The other parameters for training are specified within the same yaml file. For conciseness, only some of the options, the config parameter, epochs and strategy are shown in the snippet here.

config:
    optim_lr: 0.001
    weight_decay: 0.01
    batch_size: 128
epochs: 100
strategy: "ddp"

These settings will train the model for 100 epochs with a batch size of 128, learning rate optim_lr of 0.001 and weight_decay of 0.01. The strategy for distributing the training is specified with the strategy flag, which is set to ddp here, which implies the default PyTorch-based Distributed Data Parallel (DDP) strategy.

In order to launch the pipeline, simply run:

itwinai exec-pipeline --config-name config.yaml +pipe_key=training_pipeline

The above code block results in an output similar to:

>>> Training progress (cpu) <<<

Note: log(q/p) is estimated with normalized p; mean & error are obtained from samples in a batch
Epoch: 1 | loss: -0.5387 | ess: 0.8755
ConsoleLogger: epoch_loss = -0.5386953949928284
Epoch: 10 | loss: -0.4528 | ess: 0.8750
ConsoleLogger: epoch_loss = -0.45278581976890564
Epoch: 20 | loss: -0.7644 | ess: 0.8989
ConsoleLogger: epoch_loss = -0.76436448097229
Epoch: 30 | loss: -0.6655 | ess: 0.8778
ConsoleLogger: epoch_loss = -0.6654551029205322
Epoch: 40 | loss: -0.7596 | ess: 0.8895
ConsoleLogger: epoch_loss = -0.7596336603164673
Epoch: 50 | loss: -0.7449 | ess: 0.8836
ConsoleLogger: epoch_loss = -0.7449398040771484
Epoch: 60 | loss: -0.7312 | ess: 0.8920
ConsoleLogger: epoch_loss = -0.7311607599258423
Epoch: 70 | loss: -0.8115 | ess: 0.8982
ConsoleLogger: epoch_loss = -0.8114994764328003
Epoch: 80 | loss: -0.8218 | ess: 0.9046
ConsoleLogger: epoch_loss = -0.8217660188674927
Epoch: 90 | loss: -0.7733 | ess: 0.9065
ConsoleLogger: epoch_loss = -0.7732580900192261
Epoch 100 | Model Snapshot saved at checkpoint.E100.tar
Epoch: 100 | loss: -0.9057 | ess: 0.9045
ConsoleLogger: epoch_loss = -0.9056745767593384
(cpu) Time = 2.72 sec.
###############################
# 'Fitter' executed in 4.229s #
###############################
#################################
# 'Pipeline' executed in 4.229s #
#################################

This output indicates the loss values at specified epochs during the training process, providing insight into the model’s performance over time.

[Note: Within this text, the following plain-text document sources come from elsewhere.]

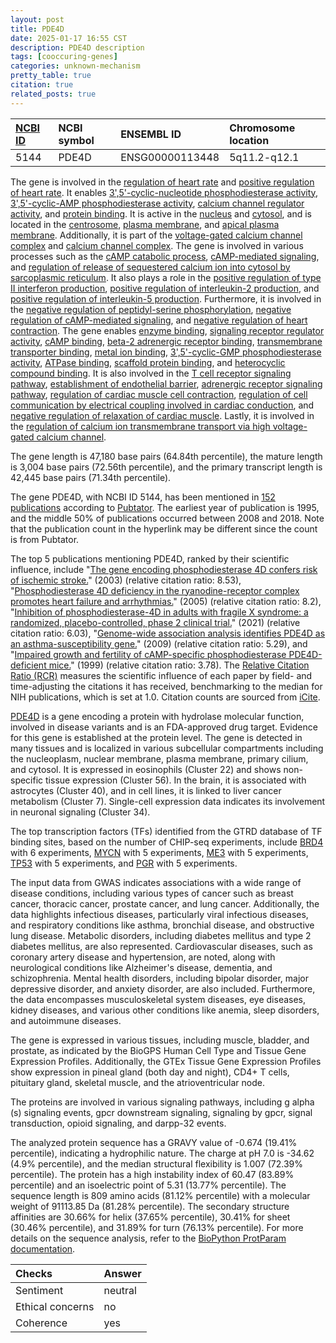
 ```yaml
---
layout: post
title: PDE4D
date: 2025-01-17 16:55 CST
description: PDE4D description
tags: [cooccuring-genes]
categories: unknown-mechanism
pretty_table: true
citation: true
related_posts: true
---
```




| [NCBI ID](https://www.ncbi.nlm.nih.gov/gene/5144) | NCBI symbol | ENSEMBL ID | Chromosome location |
| :-------- | :------- | :-------- | :------- |
| 5144  | PDE4D | ENSG00000113448 | 5q11.2-q12.1 |



The gene is involved in the [regulation of heart rate](https://amigo.geneontology.org/amigo/term/GO:0002027) and [positive regulation of heart rate](https://amigo.geneontology.org/amigo/term/GO:0010460). It enables [3',5'-cyclic-nucleotide phosphodiesterase activity](https://amigo.geneontology.org/amigo/term/GO:0004114), [3',5'-cyclic-AMP phosphodiesterase activity](https://amigo.geneontology.org/amigo/term/GO:0004115), [calcium channel regulator activity](https://amigo.geneontology.org/amigo/term/GO:0005246), and [protein binding](https://amigo.geneontology.org/amigo/term/GO:0005515). It is active in the [nucleus](https://amigo.geneontology.org/amigo/term/GO:0005634) and [cytosol](https://amigo.geneontology.org/amigo/term/GO:0005829), and is located in the [centrosome](https://amigo.geneontology.org/amigo/term/GO:0005813), [plasma membrane](https://amigo.geneontology.org/amigo/term/GO:0005886), and [apical plasma membrane](https://amigo.geneontology.org/amigo/term/GO:0016324). Additionally, it is part of the [voltage-gated calcium channel complex](https://amigo.geneontology.org/amigo/term/GO:0005891) and [calcium channel complex](https://amigo.geneontology.org/amigo/term/GO:0034704). The gene is involved in various processes such as the [cAMP catabolic process](https://amigo.geneontology.org/amigo/term/GO:0006198), [cAMP-mediated signaling](https://amigo.geneontology.org/amigo/term/GO:0019933), and [regulation of release of sequestered calcium ion into cytosol by sarcoplasmic reticulum](https://amigo.geneontology.org/amigo/term/GO:0010880). It also plays a role in the [positive regulation of type II interferon production](https://amigo.geneontology.org/amigo/term/GO:0032729), [positive regulation of interleukin-2 production](https://amigo.geneontology.org/amigo/term/GO:0032743), and [positive regulation of interleukin-5 production](https://amigo.geneontology.org/amigo/term/GO:0032754). Furthermore, it is involved in the [negative regulation of peptidyl-serine phosphorylation](https://amigo.geneontology.org/amigo/term/GO:0033137), [negative regulation of cAMP-mediated signaling](https://amigo.geneontology.org/amigo/term/GO:0043951), and [negative regulation of heart contraction](https://amigo.geneontology.org/amigo/term/GO:0044325). The gene enables [enzyme binding](https://amigo.geneontology.org/amigo/term/GO:0019899), [signaling receptor regulator activity](https://amigo.geneontology.org/amigo/term/GO:0030545), [cAMP binding](https://amigo.geneontology.org/amigo/term/GO:0030552), [beta-2 adrenergic receptor binding](https://amigo.geneontology.org/amigo/term/GO:0031698), [transmembrane transporter binding](https://amigo.geneontology.org/amigo/term/GO:0044325), [metal ion binding](https://amigo.geneontology.org/amigo/term/GO:0046872), [3',5'-cyclic-GMP phosphodiesterase activity](https://amigo.geneontology.org/amigo/term/GO:0047555), [ATPase binding](https://amigo.geneontology.org/amigo/term/GO:0051117), [scaffold protein binding](https://amigo.geneontology.org/amigo/term/GO:0097110), and [heterocyclic compound binding](https://amigo.geneontology.org/amigo/term/GO:1901363). It is also involved in the [T cell receptor signaling pathway](https://amigo.geneontology.org/amigo/term/GO:0050852), [establishment of endothelial barrier](https://amigo.geneontology.org/amigo/term/GO:0061028), [adrenergic receptor signaling pathway](https://amigo.geneontology.org/amigo/term/GO:0071875), [regulation of cardiac muscle cell contraction](https://amigo.geneontology.org/amigo/term/GO:0086004), [regulation of cell communication by electrical coupling involved in cardiac conduction](https://amigo.geneontology.org/amigo/term/GO:1901844), and [negative regulation of relaxation of cardiac muscle](https://amigo.geneontology.org/amigo/term/GO:1901898). Lastly, it is involved in the [regulation of calcium ion transmembrane transport via high voltage-gated calcium channel](https://amigo.geneontology.org/amigo/term/GO:1902514).


The gene length is 47,180 base pairs (64.84th percentile), the mature length is 3,004 base pairs (72.56th percentile), and the primary transcript length is 42,445 base pairs (71.34th percentile).


The gene PDE4D, with NCBI ID 5144, has been mentioned in [152 publications](https://pubmed.ncbi.nlm.nih.gov/?term=%22PDE4D%22) according to [Pubtator](https://academic.oup.com/nar/article/47/W1/W587/5494727). The earliest year of publication is 1995, and the middle 50% of publications occurred between 2008 and 2018. Note that the publication count in the hyperlink may be different since the count is from Pubtator.


The top 5 publications mentioning PDE4D, ranked by their scientific influence, include "[The gene encoding phosphodiesterase 4D confers risk of ischemic stroke.](https://pubmed.ncbi.nlm.nih.gov/14517540)" (2003) (relative citation ratio: 8.53), "[Phosphodiesterase 4D deficiency in the ryanodine-receptor complex promotes heart failure and arrhythmias.](https://pubmed.ncbi.nlm.nih.gov/16213210)" (2005) (relative citation ratio: 8.2), "[Inhibition of phosphodiesterase-4D in adults with fragile X syndrome: a randomized, placebo-controlled, phase 2 clinical trial.](https://pubmed.ncbi.nlm.nih.gov/33927413)" (2021) (relative citation ratio: 6.03), "[Genome-wide association analysis identifies PDE4D as an asthma-susceptibility gene.](https://pubmed.ncbi.nlm.nih.gov/19426955)" (2009) (relative citation ratio: 5.29), and "[Impaired growth and fertility of cAMP-specific phosphodiesterase PDE4D-deficient mice.](https://pubmed.ncbi.nlm.nih.gov/10518565)" (1999) (relative citation ratio: 3.78). The [Relative Citation Ratio (RCR)](https://journals.plos.org/plosbiology/article?id=10.1371/journal.pbio.1002541) measures the scientific influence of each paper by field- and time-adjusting the citations it has received, benchmarking to the median for NIH publications, which is set at 1.0. Citation counts are sourced from [iCite](https://icite.od.nih.gov).


[PDE4D](https://www.proteinatlas.org/ENSG00000113448-PDE4D) is a gene encoding a protein with hydrolase molecular function, involved in disease variants and is an FDA-approved drug target. Evidence for this gene is established at the protein level. The gene is detected in many tissues and is localized in various subcellular compartments including the nucleoplasm, nuclear membrane, plasma membrane, primary cilium, and cytosol. It is expressed in eosinophils (Cluster 22) and shows non-specific tissue expression (Cluster 56). In the brain, it is associated with astrocytes (Cluster 40), and in cell lines, it is linked to liver cancer metabolism (Cluster 7). Single-cell expression data indicates its involvement in neuronal signaling (Cluster 34).


The top transcription factors (TFs) identified from the GTRD database of TF binding sites, based on the number of CHIP-seq experiments, include [BRD4](https://www.ncbi.nlm.nih.gov/gene/23476) with 6 experiments, [MYCN](https://www.ncbi.nlm.nih.gov/gene/4613) with 5 experiments, [ME3](https://www.ncbi.nlm.nih.gov/gene/10873) with 5 experiments, [TP53](https://www.ncbi.nlm.nih.gov/gene/7157) with 5 experiments, and [PGR](https://www.ncbi.nlm.nih.gov/gene/5241) with 5 experiments.



The input data from GWAS indicates associations with a wide range of disease conditions, including various types of cancer such as breast cancer, thoracic cancer, prostate cancer, and lung cancer. Additionally, the data highlights infectious diseases, particularly viral infectious diseases, and respiratory conditions like asthma, bronchial disease, and obstructive lung disease. Metabolic disorders, including diabetes mellitus and type 2 diabetes mellitus, are also represented. Cardiovascular diseases, such as coronary artery disease and hypertension, are noted, along with neurological conditions like Alzheimer's disease, dementia, and schizophrenia. Mental health disorders, including bipolar disorder, major depressive disorder, and anxiety disorder, are also included. Furthermore, the data encompasses musculoskeletal system diseases, eye diseases, kidney diseases, and various other conditions like anemia, sleep disorders, and autoimmune diseases.



The gene is expressed in various tissues, including muscle, bladder, and prostate, as indicated by the BioGPS Human Cell Type and Tissue Gene Expression Profiles. Additionally, the GTEx Tissue Gene Expression Profiles show expression in pineal gland (both day and night), CD4+ T cells, pituitary gland, skeletal muscle, and the atrioventricular node.


The proteins are involved in various signaling pathways, including g alpha (s) signaling events, gpcr downstream signaling, signaling by gpcr, signal transduction, opioid signaling, and darpp-32 events.



The analyzed protein sequence has a GRAVY value of -0.674 (19.41% percentile), indicating a hydrophilic nature. The charge at pH 7.0 is -34.62 (4.9% percentile), and the median structural flexibility is 1.007 (72.39% percentile). The protein has a high instability index of 60.47 (83.89% percentile) and an isoelectric point of 5.31 (13.77% percentile). The sequence length is 809 amino acids (81.12% percentile) with a molecular weight of 91113.85 Da (81.28% percentile). The secondary structure affinities are 30.66% for helix (37.65% percentile), 30.41% for sheet (30.46% percentile), and 31.89% for turn (76.13% percentile). For more details on the sequence analysis, refer to the [BioPython ProtParam documentation](https://biopython.org/docs/1.75/api/Bio.SeqUtils.ProtParam.html).





| Checks    | Answer |
| :-------- | :------- |
| Sentiment  | neutral   |
| Ethical concerns | no     |
| Coherence    | yes    |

Alternatively, the model initialization and training can also be performed using the train.py file, which provides another interface to the user to build the models and launch the training with configurations files defined within the Python script. One can use this script to launch the training with:

python train.py

For working on High Performance Computing (HPC) systems, a startscript.sh file is provided. This can be launched by:

sbatch startscript.sh

In the startscript, nodes specifies the number of workers to be used for training. You can efficiently scale your model training across multiple GPUs with any one of the distributed training strategies configured in itwinai, which is read from the config.yaml file in the startscript. This flexibility allows you to tackle larger datasets and more complex models with ease. When using the train.py file to launch the training, the last line in the startscript.sh file should be modified to train.py.

This example demonstrates the flexibility of using the package to implement scalar field theories in a simplified zero-dimensional setting. It can be generalized to any dimension by changing the shape provided to the prior distribution.